The mask 1 comprises a pair of laces 45 the first ends 46 of which are secured directly or indirectly to the face 2 (preferably to the band 14) at points opposite the chin, the second ends 47 being provided with handgrip or knob 48 for easy gripping. By pulling these outwards from the face, the mask is immediately removed from the user's head without effort, however well it is secured.
The mask 1 can be easily put on by inserting the head between the two lower straps 10. By using the means 15, the seal gasket 4 is loaded sufficiently to enable it to operate correctly. The means 15 enable each strap 8-10 to be tensioned to the appropriate extent, and possibly differently from the other straps 8-10. The particular structure of the gasket in combination with the straps and the adjustment means 15 enables a single gasket 4, ie the mask 1 itself, to be adapted to almost all faces of Indo-European type without it being necessary to use different sizes. This fact allows a substantial reduction in the number of sizes, resulting in considerable economical advantages in that both the mask and the spares stocks to be held are considerably reduced. During breathing, the air to be breathed penetrates into the mask through the device 5 to leave from the ports 26, then before entering the oronasal maskpiece 28 via the valve 29 it grazes the interior of the face shield and in particular the optical surface 7, hence demisting it if necessary. The air which has been breathed out is blocked within the oronasal maskpiece by the valves 29 and can escape from the mask only through the evacuation device 6 by opening the hydraulic valve 24, which being unidirectional always prevents fluids entering from the outside. It is important to note that the air to be breathed never mixes with the air already breathed, and that this latter, being able to leave the oronasal maskpiece 28 only through the valve 24, never reaches the face shield which therefore always remains perfectly demisted and clean, to always allow optimum viewing.

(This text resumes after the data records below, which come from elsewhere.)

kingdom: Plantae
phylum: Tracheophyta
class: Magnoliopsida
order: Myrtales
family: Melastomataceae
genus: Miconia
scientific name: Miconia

This separation also means that the air breathed is always free of carbon dioxide, which consequently does not stagnate within the mask. The internal pressure within the mask is substantially equal to the external pressure in that the air to be breathed is fed into the mask from the outside. Consequently the face shield or gasket are never squeezed by pressure excessively against the user's face, who consequently does not tire and is not marked.

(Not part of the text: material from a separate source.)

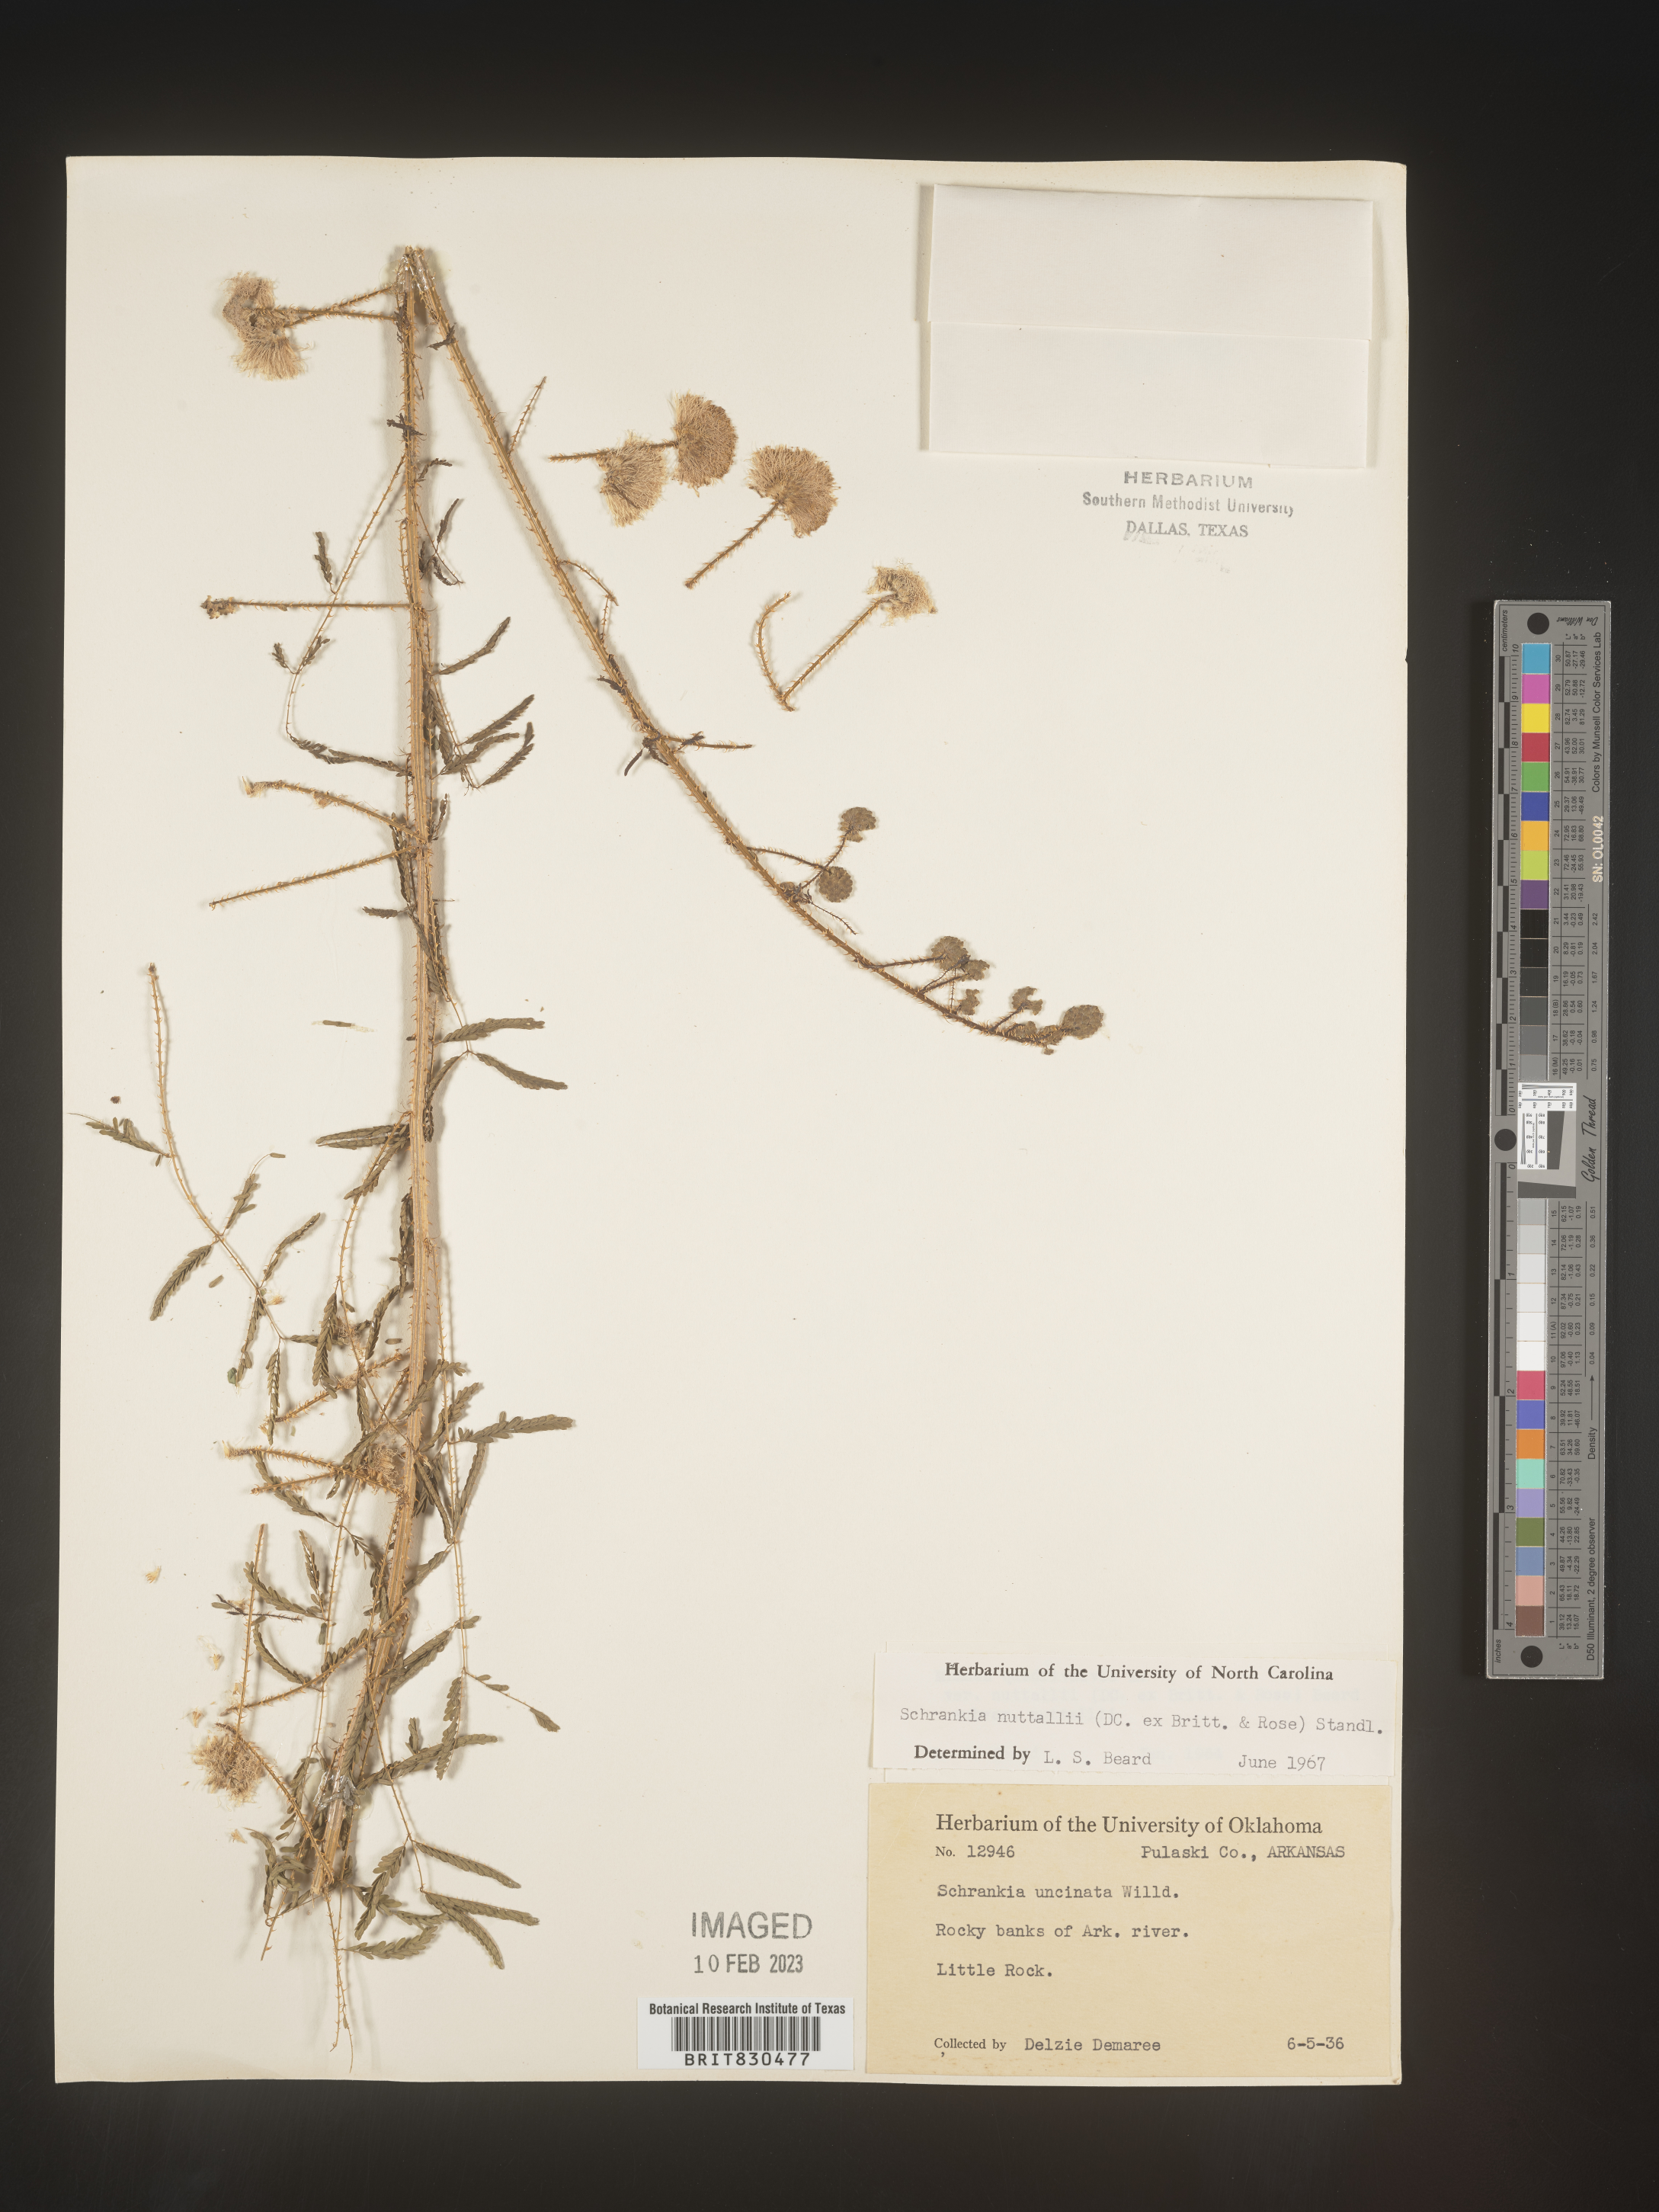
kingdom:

The pressure with which the gasket adheres to the face remains substantially at is initial value and as it is distributed over a tendentially large surface (comprising the forehead, the eyes, the mouth and the chin) the mask is very comfortable. If water should however infiltrate, it accumulates by gravity above the evacuation device 6. To expel it, it is necessary merely to introduce into the mask an additional air flow to open the valve 24 and hence expel both the water and the excess air. To compensate this, it is sufficient to lightly press the gasket at the forehead. By operating in this manner the protuberances 34 occlude the user's nostrils so that he can effect compression. on releasing the mask the protuberances 34 become positioned below the nostrils so leaving them free.
The communication means 32 can be active or passive and can be also positioned frontally.
The mask evacuation device 6 can also be connected to a closed circuit apparatus (rebreather).